Un nuevo estudio llevado a cabo por investigadores de Canalys afirma que Microsoft podría provocar "la muerte" de 240 millones de PCs por la estrategia que ha planteado con el sistema operativo Windows en sus diferentes versiones. Esto tiene que ver con el final del soporte de Windows 10 y con los altos requisitos de Windows 11.
Los requisitos de Windows 11 no parecen altos a simple vista, pero cuando se miran los procesadores compatibles se aprecia cuál es el problema, que faltan en la lista procesadores muy populares que todavía ofrecen un buen rendimiento, y que siguen siendo capaces de cubrir las necesidades de muchos usuarios que no sienten la obligación de cambiar de CPU.
Si un PC no tiene un procesador compatible no se puede actualizar a Windows 11 de manera normal, aunque se puede forzar la actualización asumiendo un cierto riesgo tanto de estabilidad como de posible supresión de las actualizaciones en un futuro.

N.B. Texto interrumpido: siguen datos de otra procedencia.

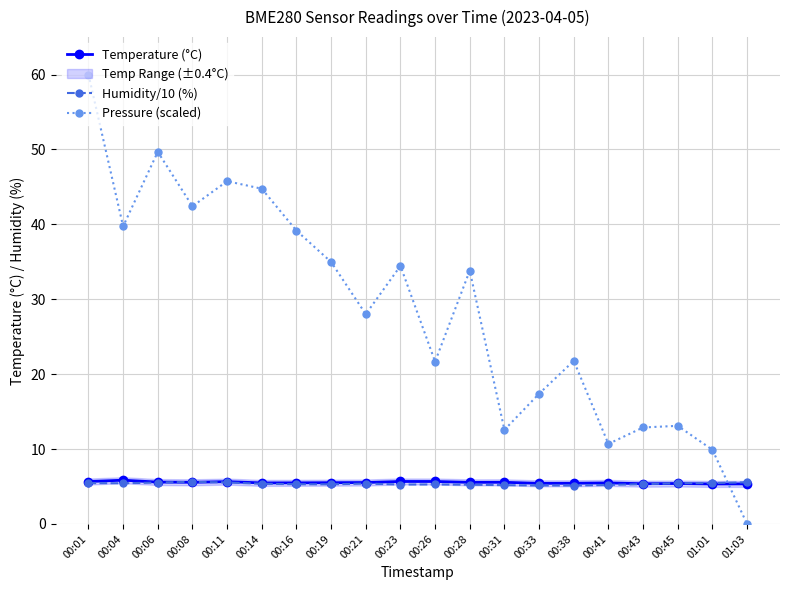

In Pressure (scaled), how many points are lower than both neighbors (excluding endpoints)?

6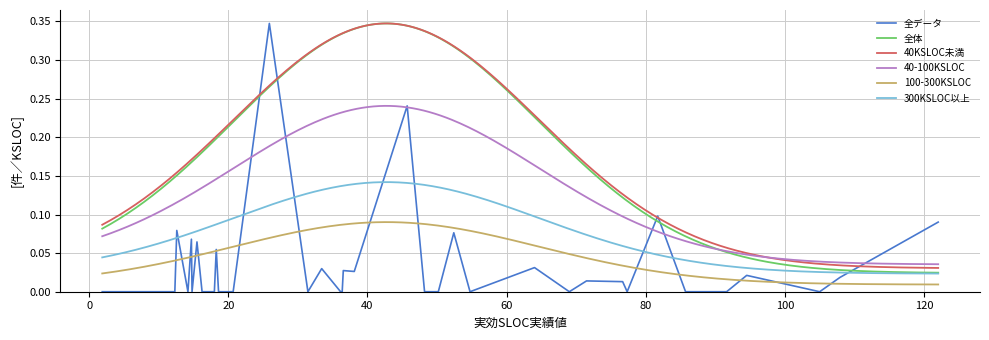

The chart shows a value of -0.1 at 17. True or false?

False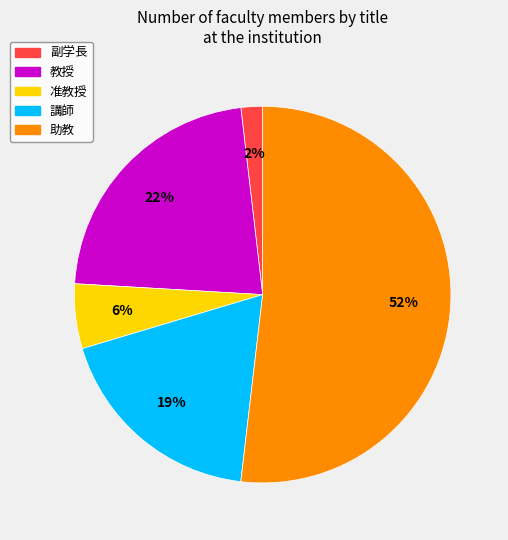

Is there any slice that represents more than half of the pie?

Yes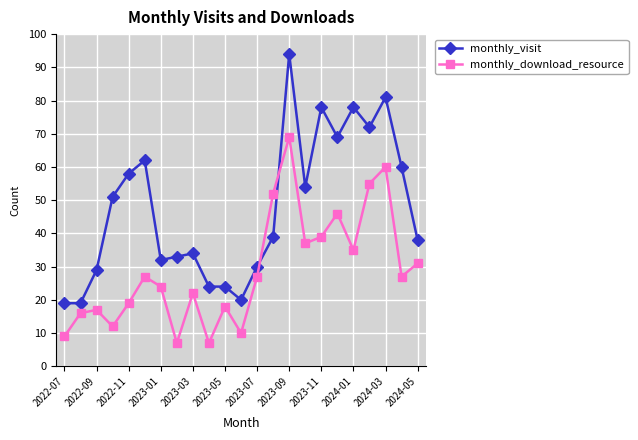

Which series has the largest total across all categories?

monthly_visit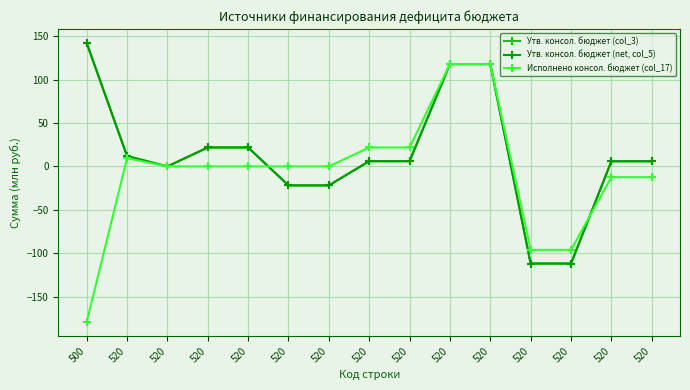

Is this an area chart (filled region under the line)?

No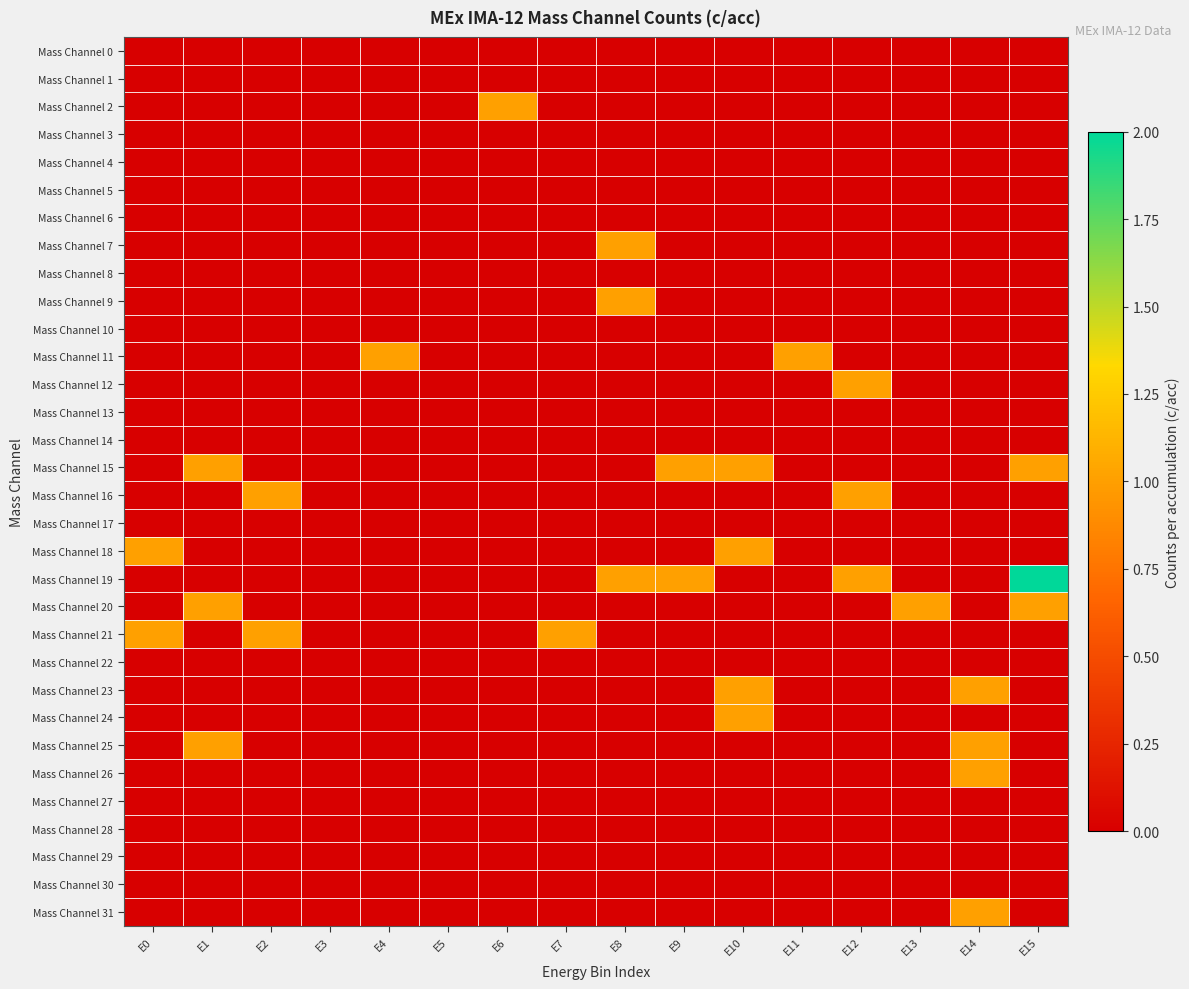

Which series has the largest range (max minus min)?

Mass Channel 19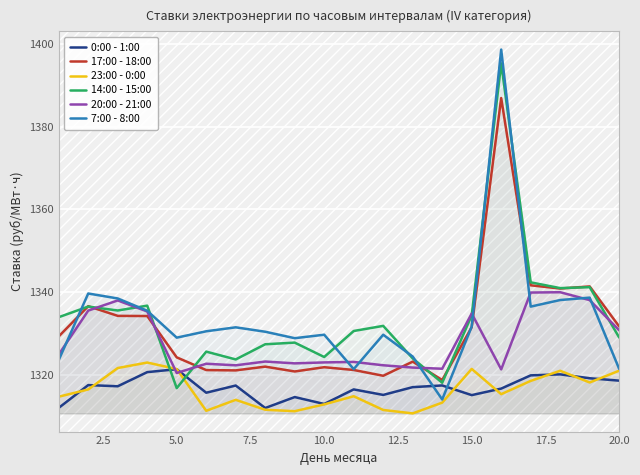

The 7:00 - 8:00 series shows 2110.5 at 15.0. True or false?

False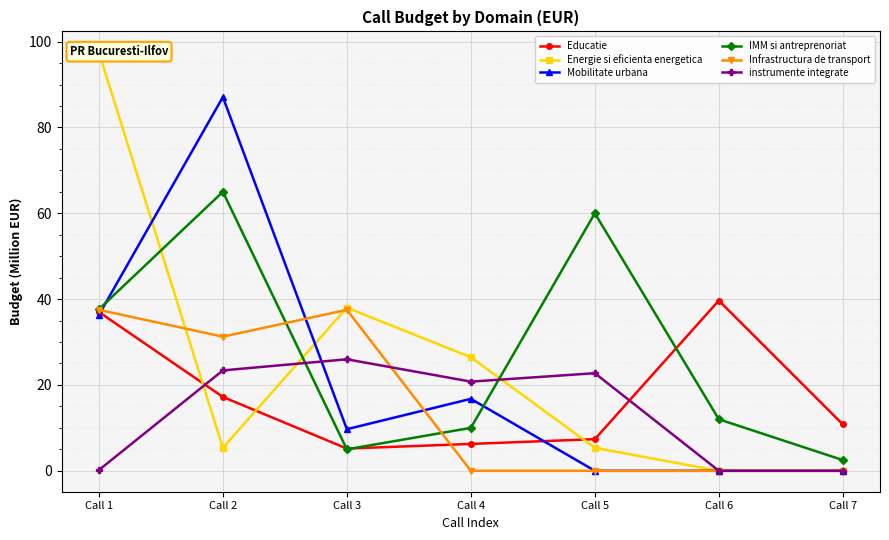

True or false: Infrastructura de transport and Energie si eficienta energetica intersect in this chart.

True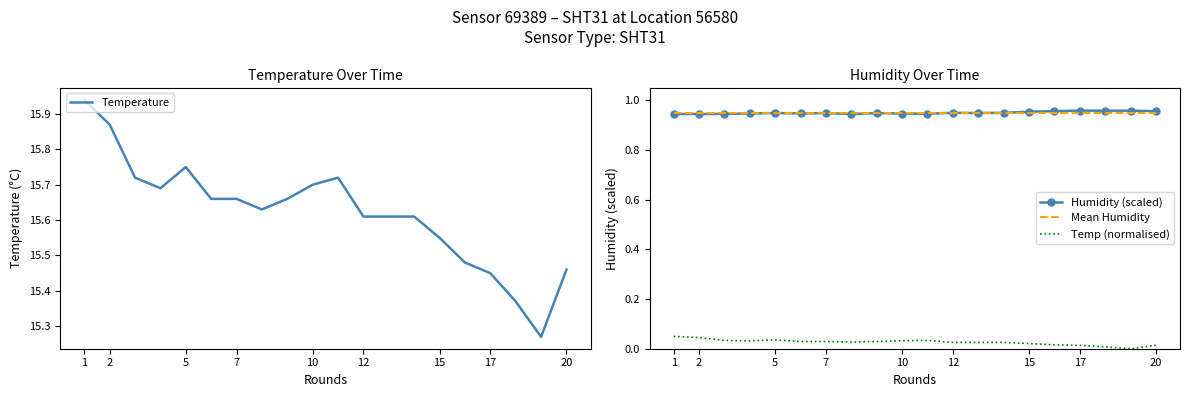

At which category does the chart reach its peak across all series?

1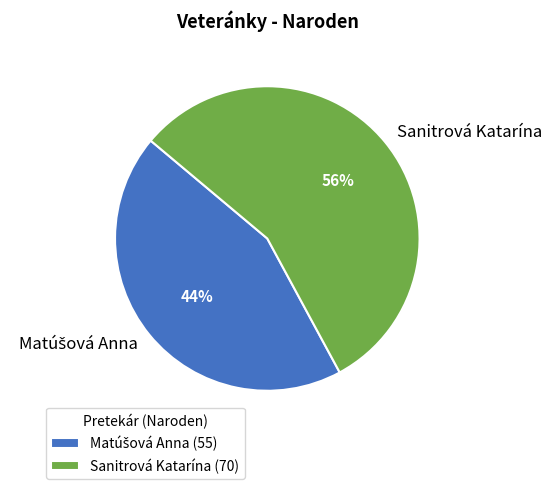

Is there a majority slice in this chart?

Yes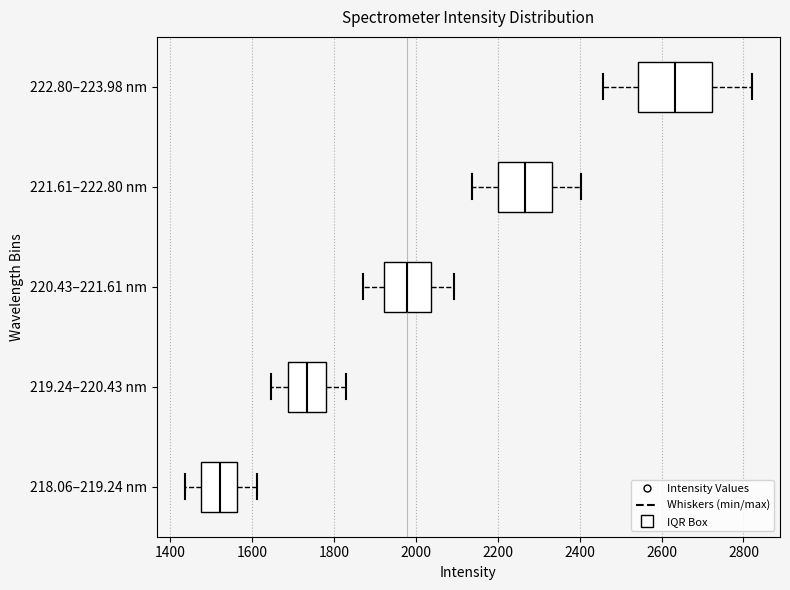

Where does the right whisker of the box for 218.06–219.24 nm end on the x-axis? The values are not printed on the chart, so give them approximately, as read against the axis.

1620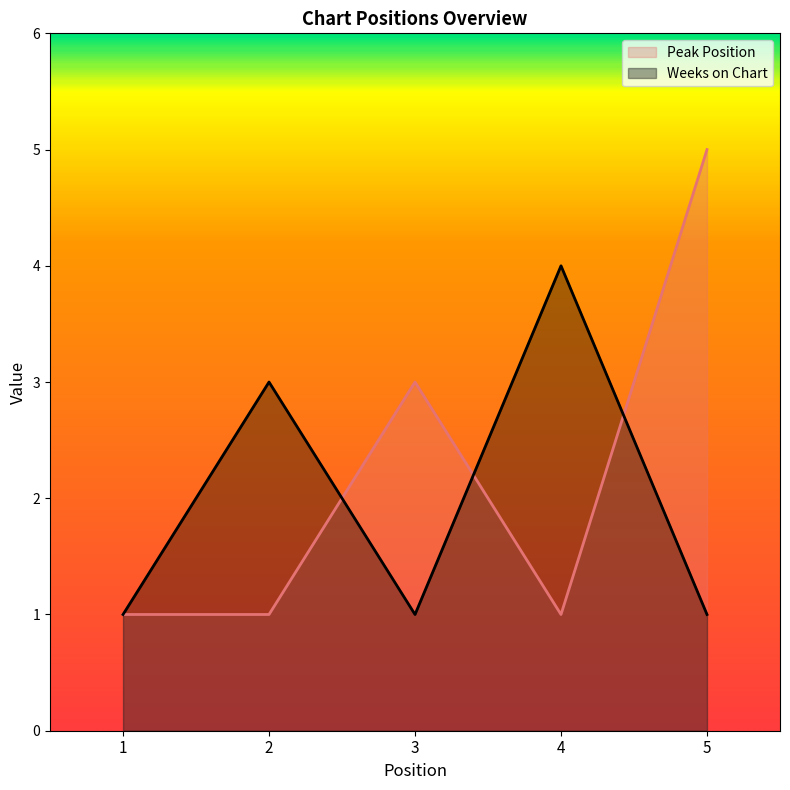

What are all the series names shown in the legend?

Peak Position, Weeks on Chart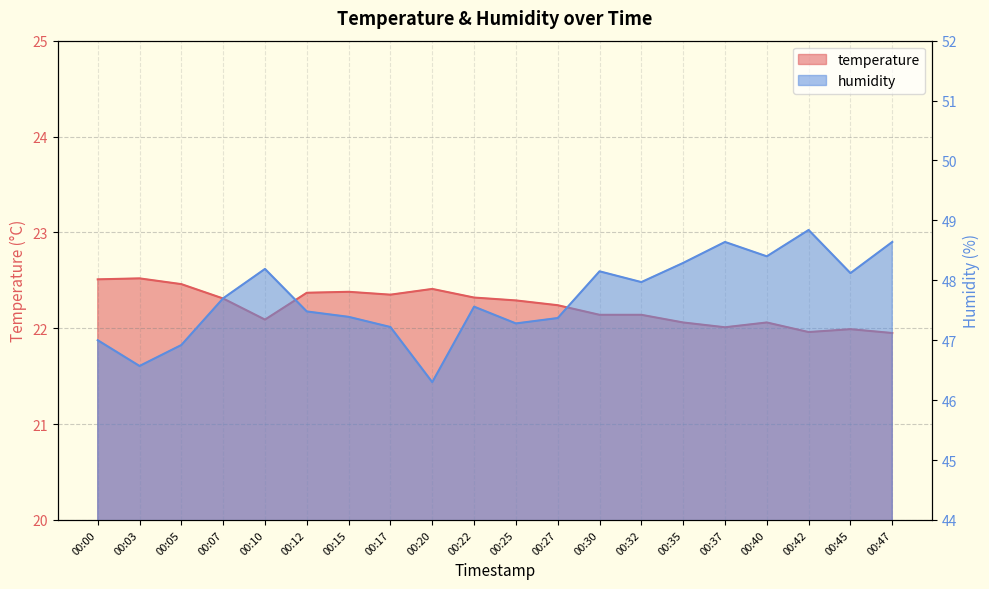

Which series has the largest total across all categories?

humidity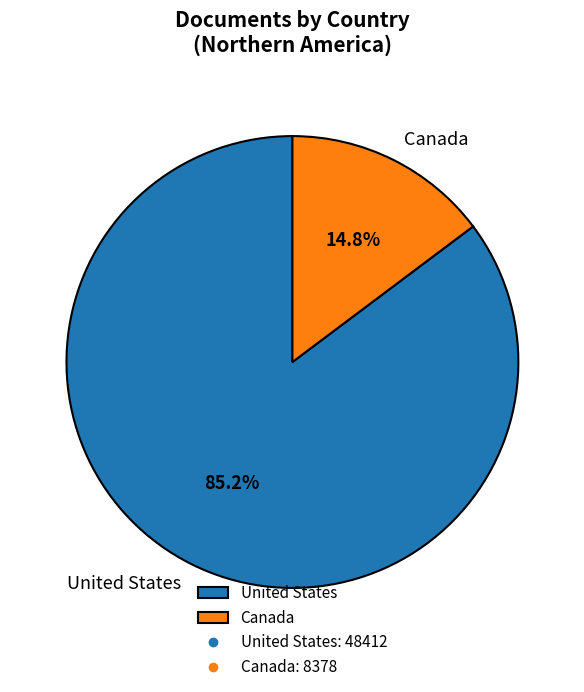

Between Canada and United States, which is larger?

United States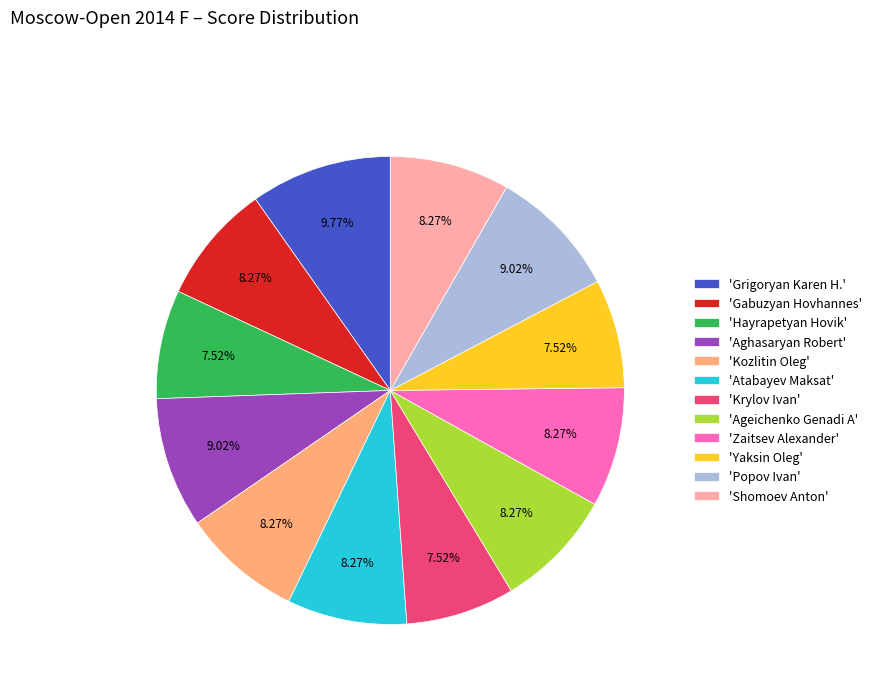

How many slices are in this pie chart?

12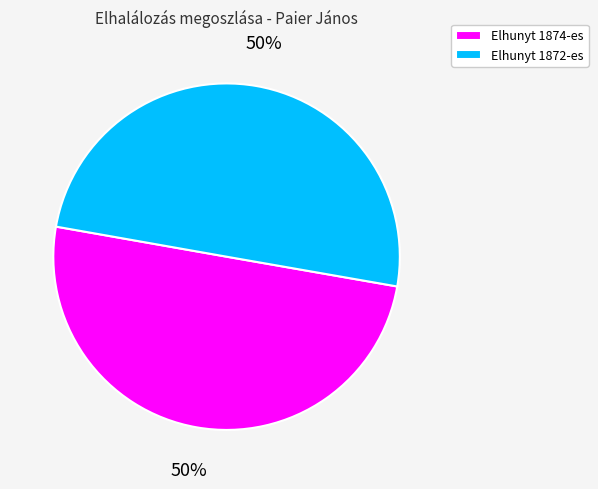

What is the ratio of the value at Elhunyt 1872-es to the value at Elhunyt 1874-es?

1.0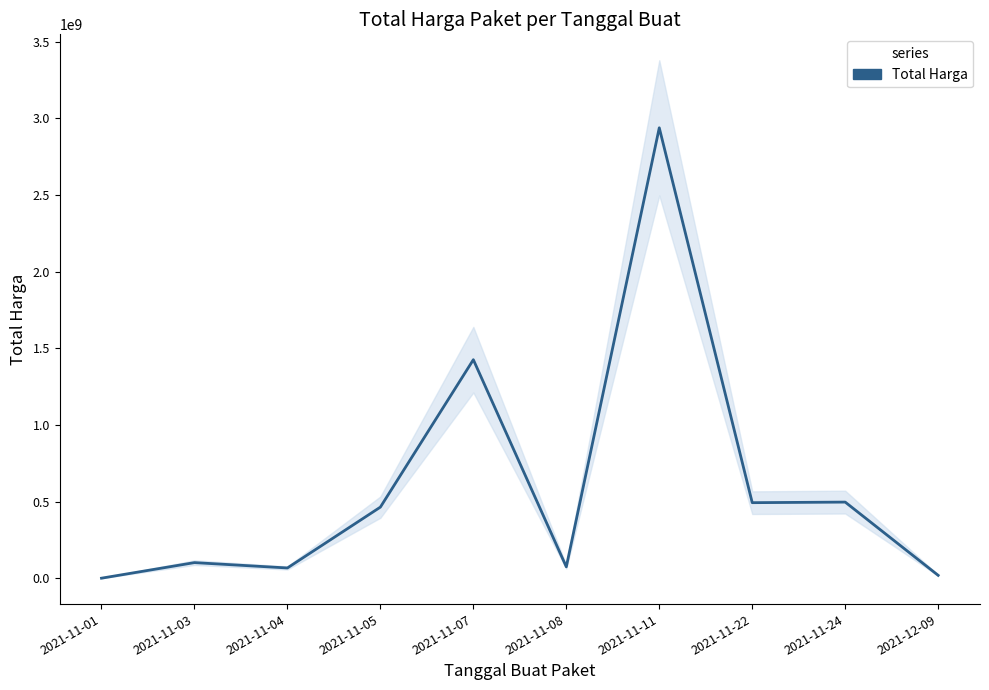

What is the label of the 8th point from the right?

2021-11-04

A nadie le gusta la idea de quedarse sin soporte y sin actualizaciones, y esto podría llegar a ocurrir en PCs que instalaron Windows 11 a pesar de no tener soporte.
También influye el final del ciclo de vida de Windows 10, que está previsto para octubre de 2025. En ese momento este sistema operativo quedará abandonado a su suerte, no recibirá más actualizaciones, y los usuarios que quieran seguir utilizándolo solo tendrán dos opciones, actualizar a Windows 11 o pagar por el soporte extendido.
Canalys habla del problema que esto supondrá para esos 240 millones de PCs que quedarían "muertos", y del tema de la basura electrónica. Actualizar a Windows 11 en equipos no compatibles no sería mala idea para un usuario normal, aunque también existe la opción de saltar a una distro Linux, o incluso de mantener Windows 10 durante un poco más de tiempo sin que tengamos que preocuparnos demasiado por la seguridad.